Minimum Qualifications:
Education and Experience:
High school diploma or GED, culinary degree preferred. 6 years’ culinary experience required with 4 years as a sous chef, assistant kitchen manager, or kitchen manager in a multi-outlet, high volume food service operation or as a general manager in a fast food restaurant. Culinary education may be substituted for up to 2 years of general culinary experience. Must be 18 years of age or older. No felony, theft or stealing convictions.

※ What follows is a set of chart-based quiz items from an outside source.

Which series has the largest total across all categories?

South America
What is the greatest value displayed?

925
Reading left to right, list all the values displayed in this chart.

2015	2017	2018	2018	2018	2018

Must be able to successfully pass a pre-employment drug/alcohol screen, background investigation, obtain and maintain a gaming license and to include the following:
Knowledge, Abilities, Skills, and Certifications:
•Skilled in managing a diverse and demanding multi-lingual workforce.
•Knowledge of maintenance and care of culinary facilities, equipment, supplies, and materials.
•Knowledge of scheduling techniques and ability to apply to control labor costs.
•Knowledge of organizational structure, workflow, and operating procedures.
•Advanced knowledge of food preparation and presentation methods, techniques, and quality standards.
•Knowledge of cost controls in food and labor, and ability to apply them in daily practice.
•Skilled at food presentation and decorative food displays.
•Ability to obtain a Food Handlers card.
•Ability to obtain TIPS certification.
•Ability to provide leadership and direction to multiple venues with an array of styles and requirements.
•Ability to oversee, mentor and develop chefs in a variety of venues.
•Ability to develop menus that are flavorful, well presented, and cost effective, utilizing a variety of cuisines and techniques.
•Ability to create menus to match themes and guest special requests.
•Ability to understand and follow specific instructions and procedures.
•Ability to lead and train team members at all levels.
•Ability to understand and interpret profit and loss statements.
•Ability to maintain open and positive two way communication with food and beverage management and other departments.
•Ability to conduct effective interviews and work within established procedures to hire and retain staff.
•Ability to interact with vendors and suppliers, and in conjunction with purchasing to source the best possible product at the best prices for all aspects of food and beverage operations.
•Ability to monitor and/or maintain quality control and safety standards.
•Ability to communicate effectively in the English language, both verbally and in writing with staff and the general public.
•Ability to work in a busy, fast paced work environment and to perform in a professional appearance and manner.
•Ability to work well under pressure, making decisions in high stress situations while maintaining a professional demeanor.
•Intermediate to advanced computer skills, good working knowledge of Microsoft office.
Physical Demands:
While performing the duties of this job, the team member regularly is required to stand for extended periods of time; walk; use hands to finger, handle, or feel; reach with hands and arms; and talk or hear. The team member occasionally is required to sit; and stoop, kneel, crouch, or crawl. The team member must occasionally lift and/or move up to 50 pounds.
Work Environment:
Work is generally performed in the casino’s kitchen area with exposure to heat, fumes and steam and casino setting with exposure to secondhand smoke and a high noise level. Evenings, graveyards, holidays and/or weekend work are required.
Extended hours and irregular shifts may be required.